Use Voyage AI voyage-3.5-lite (1024 dimensions) as the embedding model for all vector operations in Qdrant, instead of OpenAI text-embedding-3-small (1536 dimensions).

Rationale

  • Superior retrieval quality on medical text. Voyage AI models are benchmarked specifically for domain-specific retrieval tasks. Internal testing on Curaway's provider corpus showed measurably better recall@10 for medical queries compared to OpenAI embeddings.
  • Generous free tier. Voyage AI offers 50 million tokens per month free, compared to OpenAI's pay-per-use model (~$0.02/1M tokens).
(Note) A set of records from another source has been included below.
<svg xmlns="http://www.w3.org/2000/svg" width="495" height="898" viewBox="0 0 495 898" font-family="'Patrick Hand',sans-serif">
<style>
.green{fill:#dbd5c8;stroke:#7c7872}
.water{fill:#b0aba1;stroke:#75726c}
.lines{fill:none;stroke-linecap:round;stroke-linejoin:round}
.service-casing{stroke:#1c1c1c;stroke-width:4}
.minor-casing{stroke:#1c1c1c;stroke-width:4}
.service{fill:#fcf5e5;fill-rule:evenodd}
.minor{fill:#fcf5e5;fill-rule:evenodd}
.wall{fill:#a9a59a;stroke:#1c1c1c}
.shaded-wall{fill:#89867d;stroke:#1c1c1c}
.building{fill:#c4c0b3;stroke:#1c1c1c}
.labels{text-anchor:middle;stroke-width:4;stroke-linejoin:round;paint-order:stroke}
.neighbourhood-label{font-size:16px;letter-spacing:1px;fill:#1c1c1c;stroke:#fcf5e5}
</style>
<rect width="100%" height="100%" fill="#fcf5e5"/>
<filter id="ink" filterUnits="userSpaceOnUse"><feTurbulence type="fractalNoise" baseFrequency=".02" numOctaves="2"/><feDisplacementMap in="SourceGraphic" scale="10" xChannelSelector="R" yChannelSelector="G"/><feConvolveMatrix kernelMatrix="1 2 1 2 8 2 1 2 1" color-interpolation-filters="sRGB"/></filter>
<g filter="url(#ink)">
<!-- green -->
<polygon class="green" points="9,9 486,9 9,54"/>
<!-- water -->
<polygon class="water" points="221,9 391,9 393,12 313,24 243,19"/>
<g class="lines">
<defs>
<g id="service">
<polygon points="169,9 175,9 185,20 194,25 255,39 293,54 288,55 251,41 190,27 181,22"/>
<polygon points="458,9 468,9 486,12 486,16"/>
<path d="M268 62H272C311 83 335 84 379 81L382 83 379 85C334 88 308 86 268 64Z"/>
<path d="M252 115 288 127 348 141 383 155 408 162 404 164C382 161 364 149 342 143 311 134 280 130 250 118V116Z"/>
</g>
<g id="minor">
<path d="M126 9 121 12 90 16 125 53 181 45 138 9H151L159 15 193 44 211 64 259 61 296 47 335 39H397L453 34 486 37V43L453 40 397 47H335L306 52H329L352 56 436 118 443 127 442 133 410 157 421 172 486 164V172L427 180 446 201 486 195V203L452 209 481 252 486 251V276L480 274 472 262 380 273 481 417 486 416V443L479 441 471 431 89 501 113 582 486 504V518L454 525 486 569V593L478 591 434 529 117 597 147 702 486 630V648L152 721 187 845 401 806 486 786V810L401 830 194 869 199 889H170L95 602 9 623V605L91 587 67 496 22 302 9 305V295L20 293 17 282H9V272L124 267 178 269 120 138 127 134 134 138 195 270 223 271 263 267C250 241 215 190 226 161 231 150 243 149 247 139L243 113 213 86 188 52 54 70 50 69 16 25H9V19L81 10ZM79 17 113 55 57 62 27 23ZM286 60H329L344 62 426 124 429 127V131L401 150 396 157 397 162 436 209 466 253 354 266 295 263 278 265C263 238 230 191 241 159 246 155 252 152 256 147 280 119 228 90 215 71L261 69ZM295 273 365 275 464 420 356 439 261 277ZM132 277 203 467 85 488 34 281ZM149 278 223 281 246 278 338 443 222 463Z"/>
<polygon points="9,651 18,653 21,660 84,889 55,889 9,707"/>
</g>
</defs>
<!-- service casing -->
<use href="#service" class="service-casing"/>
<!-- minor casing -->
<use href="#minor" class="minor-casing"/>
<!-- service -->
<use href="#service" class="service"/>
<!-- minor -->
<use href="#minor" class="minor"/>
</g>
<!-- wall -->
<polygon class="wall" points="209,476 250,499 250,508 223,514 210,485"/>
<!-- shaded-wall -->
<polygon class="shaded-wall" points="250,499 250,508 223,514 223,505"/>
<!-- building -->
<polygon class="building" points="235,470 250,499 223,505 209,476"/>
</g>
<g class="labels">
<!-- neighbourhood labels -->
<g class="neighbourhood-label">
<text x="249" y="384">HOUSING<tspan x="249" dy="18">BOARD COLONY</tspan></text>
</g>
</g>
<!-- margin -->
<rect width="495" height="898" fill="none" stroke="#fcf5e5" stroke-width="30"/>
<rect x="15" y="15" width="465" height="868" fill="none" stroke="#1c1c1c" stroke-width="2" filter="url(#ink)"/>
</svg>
At Curaway's current scale, embedding costs are effectively zero with Voyage AI.
  • Lower dimensionality. 1024 dimensions vs 1536 dimensions means ~33% less storage in Qdrant and faster similarity computations. This matters as the provider corpus grows.
  • No vendor lock-in with OpenAI for everything. Using a different provider for embeddings reduces single-vendor dependency. The LLM layer (Claude) is already separate from OpenAI.

Alternatives Considered

Alternative Pros Cons Verdict
OpenAI text-embedding-3-small Widely adopted, well-documented, strong general-purpose quality Pay-per-use adds up, 1536 dims increases storage, less specialized for medical text Rejected
Cohere embed-v3 Good multilingual support, search-optimized Smaller free tier than Voyage, less medical-domain benchmarking available Deferred
Self-hosted BGE-M3 No API dependency, full control, zero marginal cost Requires GPU infrastructure, operational burden of model serving, cold-start latency Rejected for now

Consequences

  • Positive: Embedding costs are zero at current scale. Better retrieval quality means more relevant provider matches.
  • Positive: Smaller vector dimensions reduce Qdrant memory footprint and speed up search.
  • Negative: Voyage AI is a smaller company than OpenAI. If they change pricing or shut down, we need to re-embed the entire corpus with a new model.
  • Negative: Fewer community examples and integrations compared to OpenAI embeddings.
  • Mitigation: The embedding pipeline is abstracted behind an EmbeddingService interface, so swapping models requires changing one configuration value and running a re-indexing job.